As the city moves to close a homeless tent city in Middlebury, the mayor’s staff is backing a proposal by the private property owner to open the first of what could be many boarding homes for the homeless in Akron.

In a notice issued Dec. 6, city administrators gave Sage Lewis 30 days to have any remaining tenants out of tents pitched behind his commercial property at 15 Broad St. Lewis has 20 days to appeal the notice. His attorneys have said they’ll seek a court order to block the eviction.

As the two sides prepare to meet in court, Lewis has filed a conditional zoning request to double the number of tenants he can put in a single-family home his nonprofit organization, the Homeless Charity, purchased at 85 Kent Place. The house borders the tent city.

City planners have recommended approval, allowing 10 homeless people to move into the home. The municipal code limits single-family dwellings to five unrelated residents.

The boarding house plan is part of Lewis’ “mission” to help homeless people in the “space” between living on the street and finding a suitable home or apartment. “We have several great housing providers in Akron,” Lewis said. “But this transitional space seems ripe for opportunity. I’d like to see if the city will let me do this 10-person housing plan again.”

“I’m not looking to house these people forever. I’m just looking to hold them until they’re ready to move into more permanent housing,” he said.

In addition, Summit County Land Bank Executive Director Patrick Bravo said his agency, which reutilizes abandoned and vacant property, is ready to sell Lewis an even bigger house at 47 N. Arlington St. for $4,600. Monday afternoon, Lewis said a real estate agent he’d never met before approached him with an offer from a bank to gift the homeless a third home. A board member for the Homeless Charity went out to view the house.

As a private charity accepting no financial housing assistance or restrictions from the federal government, Lewis would use the properties to offer immediate, no-barrier housing for homeless people. “If it has a roof that doesn’t leak and all the utilities, it’s pretty much a mansion to these people,” Lewis said, noting that he doesn’t have to run background checks or require government documents that are often missing. “I don’t need their ID. If I’m pretty confident they won’t kill everyone in the house, they can get in.”

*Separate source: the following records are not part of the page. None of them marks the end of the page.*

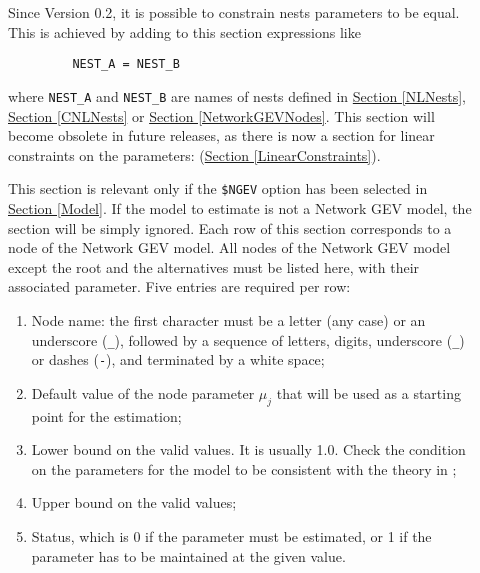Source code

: \documentclass[12pt]{memoir}
\begin{document}
\begin{description}
   \item[] Since Version 0.2, it is possible to
      constrain nests parameters to be equal. This is achieved by adding to this section expressions like
      \small 
{\footnotesize
      \begin{verbatim}
         NEST_A = NEST_B
      \end{verbatim} 
}
      \normalsize
      where \verb+NEST_A+ and \verb+NEST_B+ are names of nests defined in \hyperlink{NLNests}{Section [NLNests]}, \hyperlink{CNLNests}{Section [CNLNests]} or  \hyperlink{NetworkGEVNodes}{Section [NetworkGEVNodes]}. This section will become obsolete in future releases, as there is now a section for linear constraints on the parameters: (\hyperlink{LinearConstraints}{Section [LinearConstraints]}).

   \item[] This section is relevant only if the
      \verb+$NGEV+ option has been selected in \hyperlink{Model}{Section
      [Model]}. If the model to estimate is not a Network GEV model, the section
      will be simply ignored.  Each row of this section corresponds to a node of the
      Network GEV model.
      All nodes of the
      Network GEV model except the root and the alternatives must be listed here,
      with their associated parameter.
       Five entries are required per row: 
      \begin{enumerate}
         \item Node name:   the first character must be a letter (any case) or an underscore
            (\verb+_+), followed by a sequence of letters, digits, underscore (\verb+_+)
            or dashes (\verb+-+), and terminated by a white space;
         \item Default value of the node parameter $\mu_j$ that will be used as a starting point for the estimation;
         \item Lower bound on the valid values. It is usually 1.0. Check the condition
            on the parameters for the model to be consistent with the theory in ;
         \item Upper bound on the valid values;
         \item Status, which is 0 if the parameter must be estimated, or 1 if the parameter has to be maintained at the given value. 
      \end{enumerate}


\end{description}
\end{document}
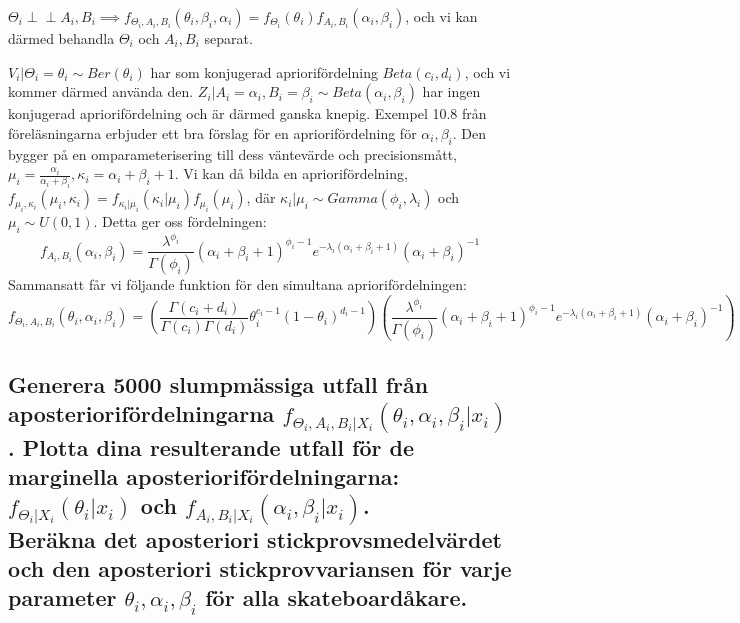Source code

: \documentclass{article}
\newcommand{\independent}{\perp\!\!\!\!\perp}
\begin{document}
$\Theta_i \independent A_i, B_i \implies f_{\Theta_i, A_i, B_i}(\theta_i, \beta_i, \alpha_i)=f_{\Theta_i}(\theta_i) f_{A_i, B_i}(\alpha_i, \beta_i)$,
och vi kan därmed behandla $\Theta_i$ och $A_i, B_i$ separat. 

$V_i | \Theta_i = \theta_i \sim Ber(\theta_i)$ har som konjugerad apriorifördelning $Beta(c_i, d_i)$, och vi kommer därmed använda den.
$Z_i | A_i = \alpha_i, B_i = \beta_i \sim Beta(\alpha_i, \beta_i)$ har ingen konjugerad apriorifördelning och är därmed ganska knepig.
Exempel 10.8 från föreläsningarna erbjuder ett bra förslag för en apriorifördelning för $\alpha_i, \beta_i$.
Den bygger på en omparameterisering till dess väntevärde och precisionsmått, $\mu_i = \frac{\alpha_i}{\alpha_i + \beta_i}, \kappa_i = \alpha_i + \beta_i + 1$.
Vi kan då bilda en apriorifördelning, $f_{\mu_i, \kappa_i}(\mu_i, \kappa_i) = f_{\kappa_i | \mu_i}(\kappa_i | \mu_i) f_{\mu_i}(\mu_i)$, där $\kappa_i | \mu_i \sim Gamma(\phi_i, \lambda_i)$ och $\mu_i \sim U(0,1)$.
Detta ger oss fördelningen:
\[
    f_{A_i, B_i}(\alpha_i, \beta_i) = \frac{\lambda^{\phi_i}}{\Gamma(\phi_i)} (\alpha_i + \beta_i + 1)^{\phi_i - 1} e^{-\lambda_i(\alpha_i + \beta_i + 1)} (\alpha_i + \beta_i)^{-1}  
\]
Sammansatt får vi följande funktion för den simultana apriorifördelningen:
\[ 
    f_{\Theta_i, A_i, B_i}(\theta_i, \alpha_i, \beta_i) = 
    (\frac{\Gamma(c_i + d_i)}{\Gamma(c_i) \Gamma(d_i)} \theta_i^{c_i-1} (1-\theta_i)^{d_i-1}) 
    (\frac{\lambda^{\phi_i}}{\Gamma(\phi_i)} (\alpha_i + \beta_i + 1)^{\phi_i - 1} e^{-\lambda_i(\alpha_i + \beta_i + 1)} (\alpha_i + \beta_i)^{-1}) 
\]

\subsection{Generera 5000 slumpmässiga utfall från aposteriorifördelningarna $f_{\Theta_i, A_i, B_i | X_i}(\theta_i, \alpha_i, \beta_i | x_i)$.
Plotta dina resulterande utfall för de marginella aposteriorifördelningarna: \\
$f_{\Theta_i | X_i}(\theta_i | x_i)$ och $f_{A_i, B_i | X_i}(\alpha_i, \beta_i | x_i)$. \\
Beräkna det aposteriori stickprovsmedelvärdet och den aposteriori stickprovvariansen för varje parameter $\theta_i, \alpha_i, \beta_i$ för alla skateboardåkare.}
\end{document}
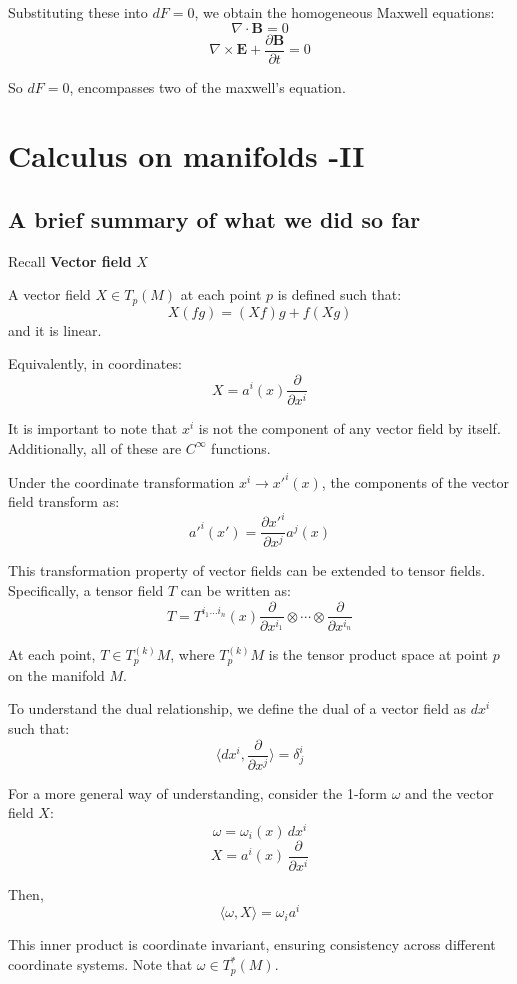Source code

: \documentclass{article}
\begin{document}
Substituting these into \(dF = 0\), we obtain the homogeneous Maxwell equations:
\[
\nabla \cdot \mathbf{B} = 0
\]
\[
\nabla \times \mathbf{E} + \frac{\partial \mathbf{B}}{\partial t} = 0
\]

So \( dF = 0 \), encompasses two of the maxwell's equation.

\section{Calculus on manifolds -II} 

\subsection{A brief summary of what we did so far} 

Recall \textbf{Vector field} \(X\)

A vector field \(X \in T_p(M)\) at each point \(p\) is defined such that:
\[
X(fg) = (Xf)g + f(Xg)
\]
and it is linear.

Equivalently, in coordinates:
\[
X = a^i(x) \frac{\partial}{\partial x^i}
\]

It is important to note that \( x^i \) is not the component of any vector field by itself. Additionally, all of these are \( C^\infty \) functions. 

Under the coordinate transformation \( x^i \rightarrow x'^i(x) \), the components of the vector field transform as:
\[
a'^i(x') = \frac{\partial x'^i}{\partial x^j} a^j(x)
\]

This transformation property of vector fields can be extended to tensor fields. Specifically, a tensor field \( T \) can be written as:
\[
T = T^{i_1 \ldots i_n}(x) \frac{\partial}{\partial x^{i_1}} \otimes \cdots \otimes \frac{\partial}{\partial x^{i_n}}
\]

At each point, \( T \in T^{(k)}_p M \), where \( T^{(k)}_p M \) is the tensor product space at point \( p \) on the manifold \( M \).

To understand the dual relationship, we define the dual of a vector field as \( dx^i \) such that:
\[
\langle dx^i, \frac{\partial}{\partial x^j} \rangle = \delta^i_j
\]

For a more general way of understanding, consider the 1-form \(\omega\) and the vector field \(X\):
\[
\omega = \omega_i(x) \, dx^i
\]
\[
X = a^i(x) \, \frac{\partial}{\partial x^i}
\]

Then,
\[
\langle \omega, X \rangle = \omega_i a^i
\]

This inner product is coordinate invariant, ensuring consistency across different coordinate systems. Note that \( \omega \in T_p^*(M) \).
\end{document}
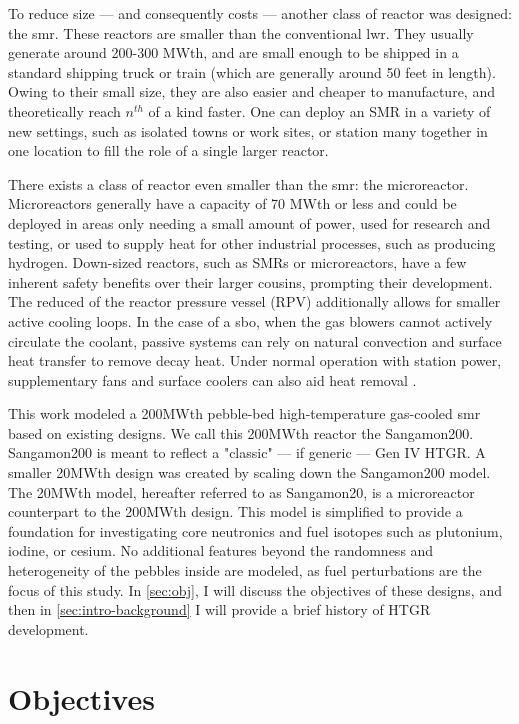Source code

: To reduce size --- and consequently costs --- another class of reactor was designed: the \acrfull{smr}.  These reactors are smaller than the conventional \acrshort{lwr}.  They usually generate around 200-300 MWth, and are small enough to be shipped in a standard shipping truck or train (which are generally around 50 feet in length).  Owing to their small size, they are also easier and cheaper to manufacture, and theoretically reach $n^{th}$ of a kind faster.  One can deploy an SMR in a variety of new settings, such as isolated towns or work sites, or station many together in one location to fill the role of a single larger reactor.  

There exists a class of reactor even smaller than the \acrshort{smr}: the microreactor.  Microreactors generally have a capacity of 70 MWth or less and could be deployed in areas only needing a small amount of power, used for research and testing, or used to supply heat for other industrial processes, such as producing hydrogen.  Down-sized reactors, such as SMRs or microreactors, have a few inherent safety benefits over their larger cousins, prompting their development.  The reduced of the reactor pressure vessel (RPV) additionally allows for smaller active cooling loops.  In the case of a \acrfull{sbo}, when the gas blowers cannot actively circulate the coolant, passive systems can rely on natural convection and surface heat transfer to remove decay heat.  Under normal operation with station power, supplementary fans and surface coolers can also aid heat removal \cite{reutler_advantages_1984}.


This work modeled a 200MWth pebble-bed high-temperature gas-cooled \acrshort{smr} based on existing designs.  We call this 200MWth reactor the Sangamon200.  Sangamon200 is meant to reflect a "classic" --- if generic --- Gen IV HTGR.  A smaller 20MWth design was created by scaling down the Sangamon200 model.  The 20MWth model, hereafter referred to as Sangamon20, is a microreactor counterpart to the 200MWth design.  This model is simplified to provide a foundation for investigating core neutronics and fuel isotopes such as plutonium, iodine, or cesium. No additional features beyond the randomness and heterogeneity of the pebbles inside are modeled, as fuel perturbations are the focus of this study.  In \autoref{sec:obj}, I will discuss the objectives of these designs, and then in \autoref{sec:intro-background} I will provide a brief history of HTGR development.


\section{Objectives}
\label{sec:obj}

Support from city planners for Lewis’ boarding home plan marks a turning point in relations between the businessman and City Hall. The city rejected Lewis’ request to continue the tent city. The two sides, while at odds, have worked together to find housing for 46 tent city residents after a divided council rejected the campground zoning application.

Before issuing the 30-day eviction notice on Thursday, the city gave homeless service providers in the Continuum of Care 74 days to house all 46 affected residents. Though some may be a day or two away from landing an apartment, Lewis said 10 of the original 46, plus 10 new arrivals, would be sleeping in tents behind his commercial property Monday night.

In a report released by the city Monday, the CoC said only five of the original 46 have proved too difficult to house. Numbers provided by Lewis and the CoC have conflicted throughout the housing process.

“The CoC believes that ALL individuals … will have a long term housing option (NOT a shelter bed) presented to them by Dec. 21, 2018,” the CoC said.

Lewis has not ruled out the possibility of using tiny homes on his lot, which the city reminded him is zoned for residential use. Dave Murray of Northwest Akron has promised to build the mobile units, which could house two people in each. But cheap homes may make better financial sense.

“If I can get a house for $5,000 and move five people into it, that would be as affordable as five Dave Murray houses. That’s very appealing,” Lewis said.